Tout cet acquis, je le dois aux Sœurs et Frères qui m’ont précédée, qui ont fait vivre la Franc-Maçonnerie depuis des siècles me permettant aujourd’hui en 2024 d’être là où je suis. La transmission est essentielle. Mes responsabilités prises au cours de mon parcours maçonnique des plateaux tenues en Loge et particulièrement celui de Vénérable Maitre jusqu’à mon engagement au sein de l’Obédience sont la suite logique. C’est le minimum que je puisse faire pour cette institution qu’est la Franc-Maçonnerie ! Une sorte de devoirs en retour que je m’impose avec bonheur. Que de découvertes, à chaque stade, à chaque niveau. Le seul regret est de ne pas avoir découvert la Franc-Maçonnerie plus tôt dans ma vie…

Donner aux autres

Aujourd’hui je contribue à l’émancipation de la Franc-Maçonnerie par ma participation quotidienne au fonctionnement de notre Obédience. J’ai assuré pendant deux années successives la mission de Trésorier (Grand Trésorier) de la Fédération auprès du Président (Grand Maitre).
Depuis juin dernier (3e année au Conseil de l’Ordre), l’Office dont j’ai la charge est celui de Grand Maître Adjoint aux Affaires Extérieures.
Je suis le premier vice-président de la Fédération. J’assiste notre Sérénissime Grand Maître, Félix Natali, et le remplace en cas d’empêchement. Je devrai assurer le lien entre l’Obédience et l’extérieur, soit avec les autres Obédiences françaises et/ou étrangères ainsi que toutes les structures et organismes en lien avec l’Obédience.

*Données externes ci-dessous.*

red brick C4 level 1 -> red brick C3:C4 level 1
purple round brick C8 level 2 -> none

Je dois également créer de nouveaux liens avec ces structures ou consolider l’existant (traités d’Amitié, conventions de partenariat, alliances…) tout en alliant une vigilance quant au respect des conventions ou traités en cours.

Avec le Cœur

Que conseillez-vous à tous ceux qui souhaitent s’investir comme vous ?
Pour ceux qui souhaitent s’investir il faut tout simplement frapper à la porte du temple sans a priori, être soi-même vrai et écouter, observer, se laisser guider. La Franc-Maçonnerie se pratique avec le cœur donc aucune crainte à avoir.

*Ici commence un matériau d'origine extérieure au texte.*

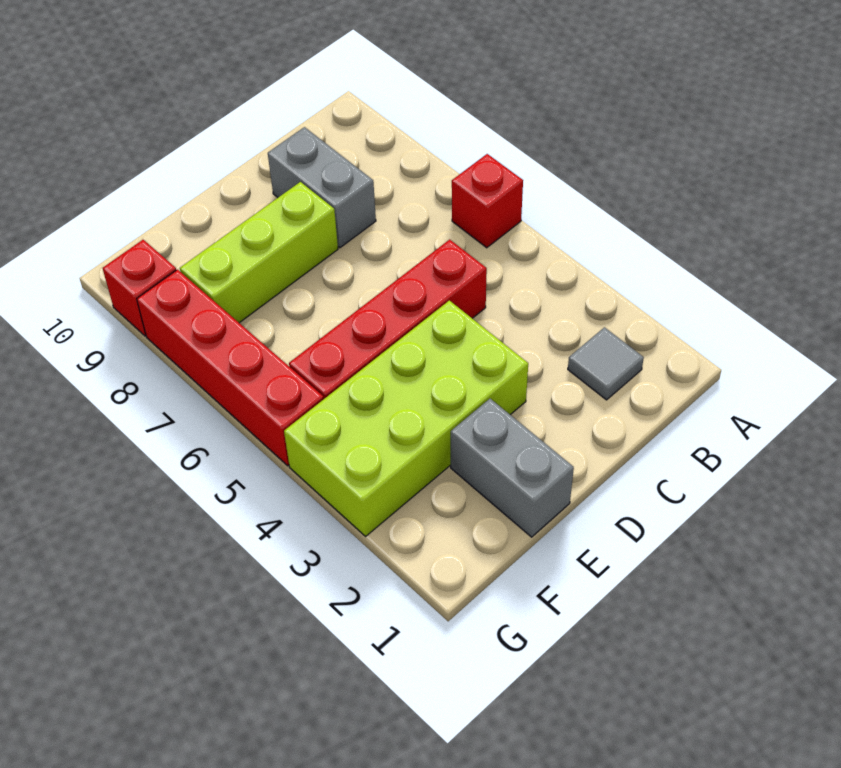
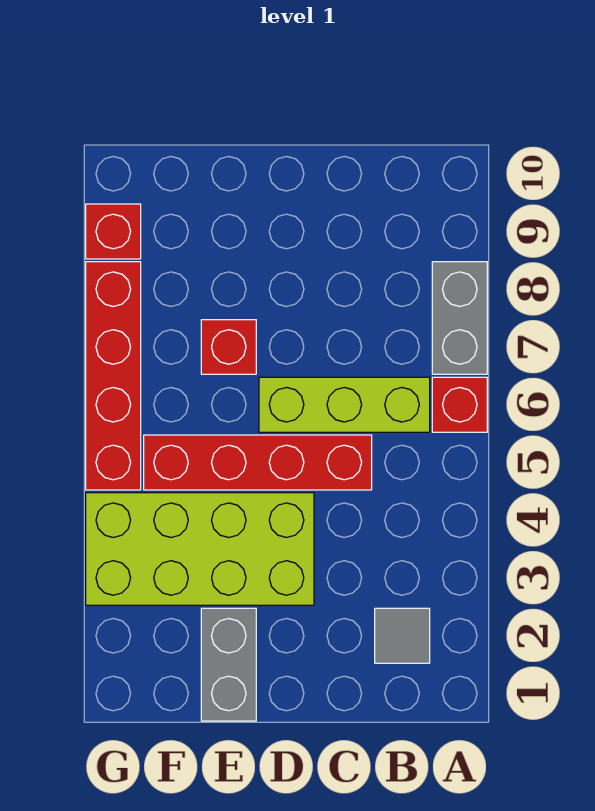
grey brick C8:C9 level 1 -> grey brick A7:A8 level 1
lime brick D8:F8 level 1 -> lime brick B6:D6 level 1
none -> red brick E7 level 1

Quant à l’investissement au cours de son parcours maçonnique, il ne doit pas être une contrainte mais il se fera naturellement.

« Les ouvriers se lèvent, et se remplacent ! »

Nous sommes de passage et nous transmettons. Chaque charge est une nouvelle expérience initiatique. L’important est de donner du sens à sa mission.